A fantastic example of product design involves an acquaintance's mother, who lived in a flat with a coin-operated electricity meter that was checked every month to be emptied but was always found to have no coins in it at all, despite energy being used. The flatmates had created a ice tray with pound coin sized holes and were dropping these ice "slugs" (fake coins) into the meter, where they would melt and evaporate!



After a mugging, I had a hopeless series of experiences with Lewisham Police, and after six weeks I was finally invited in to identify any of the eight strangers I met late at night in a stressful circumstance. Needless to say I didn't manage to recognise anyone, but I did encounter some excellent resourcefulness to play the identification system.

Mug shots are so-called because the suspects being photographed used to gurn to distort their faces to avoid identification. Amongst hundreds of photographs of frowns and straight faces I was taken aback by someone leaning towards the camera with a beaming smile! The chances are that if he had done anything wrong, he didn't have quite so happy a demeanour at the time!

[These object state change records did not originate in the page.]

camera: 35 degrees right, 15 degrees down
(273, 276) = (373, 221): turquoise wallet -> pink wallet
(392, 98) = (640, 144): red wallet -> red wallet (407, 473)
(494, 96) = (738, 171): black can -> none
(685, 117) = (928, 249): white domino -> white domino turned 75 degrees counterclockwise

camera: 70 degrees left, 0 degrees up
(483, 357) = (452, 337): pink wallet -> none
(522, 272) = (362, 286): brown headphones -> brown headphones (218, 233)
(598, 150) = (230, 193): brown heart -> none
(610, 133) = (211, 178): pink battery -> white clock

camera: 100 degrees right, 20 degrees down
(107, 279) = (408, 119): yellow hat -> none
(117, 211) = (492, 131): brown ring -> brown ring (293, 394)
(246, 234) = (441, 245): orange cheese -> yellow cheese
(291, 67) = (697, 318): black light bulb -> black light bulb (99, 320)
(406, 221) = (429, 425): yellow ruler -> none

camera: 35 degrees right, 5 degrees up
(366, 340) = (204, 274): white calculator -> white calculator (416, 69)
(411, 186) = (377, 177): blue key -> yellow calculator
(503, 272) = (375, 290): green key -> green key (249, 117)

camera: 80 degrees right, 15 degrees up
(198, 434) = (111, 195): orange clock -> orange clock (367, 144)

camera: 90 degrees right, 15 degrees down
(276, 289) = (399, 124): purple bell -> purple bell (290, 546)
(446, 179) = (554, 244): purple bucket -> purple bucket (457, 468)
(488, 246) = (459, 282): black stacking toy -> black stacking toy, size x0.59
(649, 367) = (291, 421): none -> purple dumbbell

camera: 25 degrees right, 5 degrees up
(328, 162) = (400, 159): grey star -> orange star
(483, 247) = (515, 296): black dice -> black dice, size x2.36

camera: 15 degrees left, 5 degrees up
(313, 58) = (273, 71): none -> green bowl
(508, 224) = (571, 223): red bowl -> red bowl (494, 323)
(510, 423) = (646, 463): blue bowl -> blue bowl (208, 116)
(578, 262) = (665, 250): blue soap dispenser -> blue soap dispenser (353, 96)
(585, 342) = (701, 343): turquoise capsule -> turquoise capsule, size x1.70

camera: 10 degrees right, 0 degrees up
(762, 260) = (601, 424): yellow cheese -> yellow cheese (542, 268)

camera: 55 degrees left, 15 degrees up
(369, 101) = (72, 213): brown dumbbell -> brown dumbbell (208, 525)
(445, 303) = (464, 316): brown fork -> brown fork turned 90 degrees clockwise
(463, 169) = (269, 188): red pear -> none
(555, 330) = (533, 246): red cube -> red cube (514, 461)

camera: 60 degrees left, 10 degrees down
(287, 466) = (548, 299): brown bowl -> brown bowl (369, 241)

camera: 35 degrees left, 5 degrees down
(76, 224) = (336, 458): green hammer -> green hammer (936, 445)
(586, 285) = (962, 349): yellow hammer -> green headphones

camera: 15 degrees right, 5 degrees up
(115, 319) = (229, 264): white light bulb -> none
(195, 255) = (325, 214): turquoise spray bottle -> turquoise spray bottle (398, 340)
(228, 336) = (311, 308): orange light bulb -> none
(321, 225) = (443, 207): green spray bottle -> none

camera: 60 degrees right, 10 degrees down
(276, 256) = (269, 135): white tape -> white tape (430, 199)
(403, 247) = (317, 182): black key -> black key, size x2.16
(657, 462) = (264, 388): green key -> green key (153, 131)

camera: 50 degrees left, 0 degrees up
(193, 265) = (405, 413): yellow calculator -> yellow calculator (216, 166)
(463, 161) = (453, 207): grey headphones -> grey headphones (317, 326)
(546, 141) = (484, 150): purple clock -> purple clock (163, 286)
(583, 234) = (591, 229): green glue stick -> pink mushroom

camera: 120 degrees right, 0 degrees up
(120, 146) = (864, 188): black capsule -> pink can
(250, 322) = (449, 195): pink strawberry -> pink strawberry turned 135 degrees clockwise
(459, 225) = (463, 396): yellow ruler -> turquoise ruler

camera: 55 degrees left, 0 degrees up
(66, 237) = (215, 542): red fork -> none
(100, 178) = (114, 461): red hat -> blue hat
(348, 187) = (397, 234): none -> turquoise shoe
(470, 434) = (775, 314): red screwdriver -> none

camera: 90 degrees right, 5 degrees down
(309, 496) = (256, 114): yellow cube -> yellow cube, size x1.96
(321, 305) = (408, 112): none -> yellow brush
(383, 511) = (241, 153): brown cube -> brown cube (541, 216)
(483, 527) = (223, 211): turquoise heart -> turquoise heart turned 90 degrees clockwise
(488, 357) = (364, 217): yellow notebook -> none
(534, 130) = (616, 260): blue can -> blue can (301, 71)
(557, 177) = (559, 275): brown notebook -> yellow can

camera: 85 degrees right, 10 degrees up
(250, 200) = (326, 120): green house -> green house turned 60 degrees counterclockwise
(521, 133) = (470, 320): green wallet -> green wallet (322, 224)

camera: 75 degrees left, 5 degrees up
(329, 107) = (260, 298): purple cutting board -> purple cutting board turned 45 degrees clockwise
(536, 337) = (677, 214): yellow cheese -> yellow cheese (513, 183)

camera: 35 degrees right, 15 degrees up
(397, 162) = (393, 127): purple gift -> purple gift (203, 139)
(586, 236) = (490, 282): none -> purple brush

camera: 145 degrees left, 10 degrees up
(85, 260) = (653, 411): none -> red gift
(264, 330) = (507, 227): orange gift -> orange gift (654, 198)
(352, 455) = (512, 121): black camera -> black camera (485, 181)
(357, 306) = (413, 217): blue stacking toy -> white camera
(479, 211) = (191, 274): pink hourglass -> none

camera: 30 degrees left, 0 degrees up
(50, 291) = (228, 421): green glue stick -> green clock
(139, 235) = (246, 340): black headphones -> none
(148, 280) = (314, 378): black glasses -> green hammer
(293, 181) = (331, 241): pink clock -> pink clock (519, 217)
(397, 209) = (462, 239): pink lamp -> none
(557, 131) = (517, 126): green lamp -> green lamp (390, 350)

So if you truly want to attempt to 'design out crime' I'd recommend starting with those who have committed crimes to understand the motivations, drivers and barriers that can make the rest of us so unhappy, but also to harness the creativity and ingenuity of their unique and underestimated perspectives.

February 1, 2009

Just Coping

Esro have produced a insightful report written by Sophia Parker and Robin Pharoah with Tamara Hale on their ethongraphic research into families on the borders of poverty, in partnership with Kent County Council and the SILK lab, set up by Engine. It takes a thoroughly qualitative stance, but the stories used and rawness of the situations of the participants of the research makes for incredibly compelling reading.

It is positioned as a policy development guide, with the end experiences of those 'just coping' in mind, rather than a top-down set of guidelines and approaches. Essentially, this user-centred report puts people before statistics.




The book is inspiring both in the insights it picks out, and also its ability to force to you question your pre-conceptions about people living 'on the breadline'. From some very harsh case studies, there is hope built on the observations of the researchers that the subjects are incredibly entrepreneurial and resourceful, in order to make the best of what they have.

There are also some blatant flaws in the systems and services of local government, which although are set up to protect and support people struggling to make ends meet, can in fact obstruct that very goal and turn vulnerable situations into spirals towards much more serious ones.

Key insights include:

No matter who you are, poor people are always seen as 'other'. No-one wants to admit that they are in that bracket, which would be seeming to concede that they are not trying to get out of poverty.

Prevention strategies can be much more effective both in costs for the providers (councils and national government departments such as the job centre and benefits) and in the experiences of the users, who hopefully can get support in avoiding worse situations before they arrive at them. (Surprise surprise)

Preconceptions of others who are not in poverty (the general public). There is an interesting comparison made to the purpose of the 1970's disability social model, which "demanded that economic, environmental and cultural barriers were recognised as constituting the disability as much as the condition itself."

Putting children first. The book contained some powerful examples of children who were growing up before their time, with responsibilities and situations they should not have to be forced to cope with. However, parents commonly will do whatever they can to ensure their children get the best 'life chances', even if that means skipping meals to ensure their child can get a new school uniform or take the bus to school.

The book ends with a number of opportunities and system challenges to realise them, and calls for a 'Copernican shift' in the way services are delivered, from a top-down approach, to designing services from the ground-up. It can be downloaded for free here.